– Никогда не пойму, – кричит Дэвин, когда они нагоняют Баэрда, – как можно так радоваться при виде человека, который называет тебя Вторым Голубком?!
Сандре восторженно смеется. Баэрд громко хохочет и грозит Дэвину кулаком. Они трое все еще смеются, придерживая коней возле зарослей кустов сонрай перед широкой дугой поворота дороги, ведущей вниз.
И именно здесь они видят ризелку, трое мужчин видят ризелку, сидящую на камне у залитой солнцем дороги, и ее длинные волосы цвета морской зелени развеваются на крепнущем ветру.
Послесловие
Послесловие
«Тигана» – в значительной степени роман о памяти: о ее необходимости для культуры и об опасностях, возникающих, когда она чересчур сильна. Это отражено в решении, принятом Шелто в конце книги, а также в цитате из Джорджа Сефериса, послужившей мне одним из эпиграфов. Сегодняшний мир предлагает нам более чем достаточно примеров обеих ошибок: как игнорирования истории и ее уроков, так и нежелания оставить прошлое в прошлом.
Итак, если признать, что это очень зыбкая почва – воспоминания автора о книге, тема которой – память, – то что же из этого следует спустя столько лет после написания книги?
Что ж, в первую очередь нужно быть очень осторожным.
Сомневаюсь, что я написал еще хоть один роман, для которого предприму попытку реконструкции первых ростков книги. Но так получилось, что в основе «Тиганы» лежат несколько нетривиальных и очень сильных элементов, и некоторые из них я могу (по крайней мере, я убедил себя, что могу) воссоздать.
Где-то в конце восьмидесятых перед моим внутренним взором начал вставать охотничий домик в лесу, в декорациях Средневековья или Возрождения. На подоконнике сидел какой-то неожиданный (с точки зрения тех, кто находился внутри) гость. В те ранние дни я не имел ни малейшего понятия, кто это был и что происходило дальше, но знал, что из событий, которые будут происходить в этом домике и вокруг него, родится книга.

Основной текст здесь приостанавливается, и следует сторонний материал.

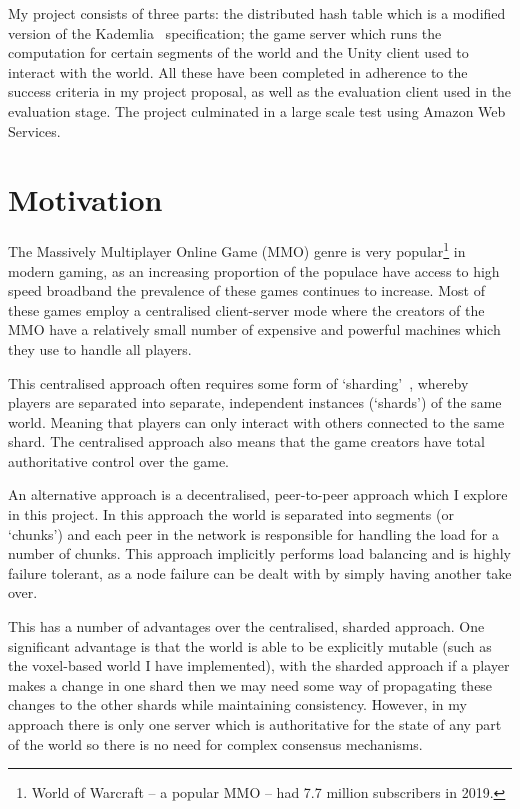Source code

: \documentclass[10pt,twoside,notitlepage,a4paper]{report}
\begin{document}
	My project consists of three parts: the distributed hash table which is a modified version of the Kademlia~\cite{kademlia} specification; the game server which runs the computation for certain segments of the world and the Unity client used to interact with the world. All these have been completed in adherence to the success criteria in my project proposal, as well as the evaluation client used in the evaluation stage. The project culminated in a large scale test using Amazon Web Services.
	
	\section{Motivation}
	The Massively Multiplayer Online Game (MMO) genre is very popular\footnote{World of Warcraft -- a popular MMO -- had 7.7 million subscribers in 2019.} in modern gaming, as an increasing proportion of the populace have access to high speed broadband the prevalence of these games continues to increase. Most of these games employ a centralised client-server mode where the creators of the MMO have a relatively small number of expensive and powerful machines which they use to handle all players.
	
	This centralised approach often requires some form of `sharding'~\cite{shard}, whereby players are separated into separate, independent instances (`shards') of the same world. Meaning that players can only interact with others connected to the same shard. The centralised approach also means that the game creators have total authoritative control over the game.
	
	An alternative approach is a decentralised, peer-to-peer approach which I explore in this project. In this approach the world is separated into segments (or `chunks') and each peer in the network is responsible for handling the load for a number of chunks. This approach implicitly performs load balancing and is highly failure tolerant, as a node failure can be dealt with by simply having another take over.
	
	This has a number of advantages over the centralised, sharded approach. One significant advantage is that the world is able to be explicitly mutable (such as the voxel-based world I have implemented), with the sharded approach if a player makes a change in one shard then we may need some way of propagating these changes to the other shards while maintaining consistency. However, in my approach there is only one server which is authoritative for the state of any part of the world so there is no need for complex consensus mechanisms.
	
\end{document}
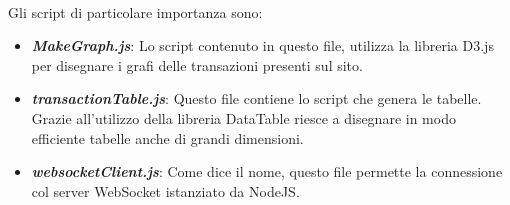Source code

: \begin{itemize}
\\Gli script di particolare importanza sono:
\begin{itemize}
\item  \textbf{\textit{MakeGraph.js}}: Lo script contenuto in questo file, utilizza la libreria D3.js per disegnare i grafi delle transazioni presenti sul sito.
\item  \textbf{\textit{transactionTable.js}}: Questo file contiene lo script che genera le tabelle. Grazie all'utilizzo della libreria DataTable riesce a disegnare in modo efficiente tabelle anche di grandi dimensioni.
\item  \textbf{\textit{websocketClient.js}}: Come dice il nome, questo file permette la connessione col server WebSocket istanziato da NodeJS.
\end{itemize}
\end{itemize}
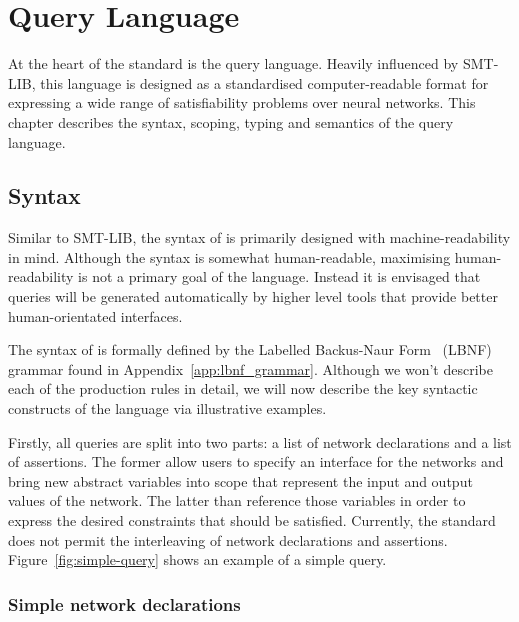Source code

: \chapter{Query Language}\label{sec:specification_language}

At the heart of the \vnnlib{} standard is the \vnnlib{} query language. Heavily influenced by SMT-LIB, this language is designed as a standardised computer-readable format for expressing a wide range of satisfiability problems over neural networks. This chapter describes the syntax, scoping, typing and semantics of the query language.

\section{Syntax}
\label{sec:syntax}


Similar to SMT-LIB, the syntax of \vnnlib{} is primarily designed with machine-readability in mind. Although the syntax is somewhat human-readable, maximising human-readability is not a primary goal of the language. Instead it is envisaged that \vnnlib{} queries will be generated automatically by higher level tools that provide better human-orientated interfaces.

The syntax of \vnnlib{} is formally defined by the Labelled Backus-Naur Form~\cite{forsberg2005labelled} (LBNF) grammar found in Appendix~\ref{app:lbnf_grammar}. Although we won't describe each of the production rules in detail, we will now describe the key syntactic constructs of the language via illustrative examples.

Firstly, all \vnnlib{} queries are split into two parts: a list of network declarations and a list of assertions. The former allow users to specify an interface for the networks and bring new abstract variables into scope that represent the input and output values of the network. The latter than reference those variables in order to express the desired constraints that should be satisfied. Currently, the standard does not permit the interleaving of network declarations and assertions. Figure~\ref{fig:simple-query} shows an example of a simple query.

\subsection{Simple network declarations}
\label{sec:network-declarations}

Есть такая фотография – кажется, впервые я увидел ее в журнале
На самом деле фотографий две. Первая показывает нам нескольких членов Коммунистической партии, сидящих в комнате, одетых в безликие костюмы и имеющих подобающий случаю мрачный вид. Вторая фотография такая же, как первая. Почти. Один из партийных работников исчез, а на его месте появилось, насколько мне помнится, крупное растение. Пропавший человек – участник сокрушенного протестного движения – не просто мертв, а стерт из памяти. По нынешним временам, когда возможности редактирования изображений и звука столь велики, это банальный технический процесс, но тогда эти две фотографии произвели на меня очень сильное впечатление: не просто убит, а сделан никогда не существовавшим.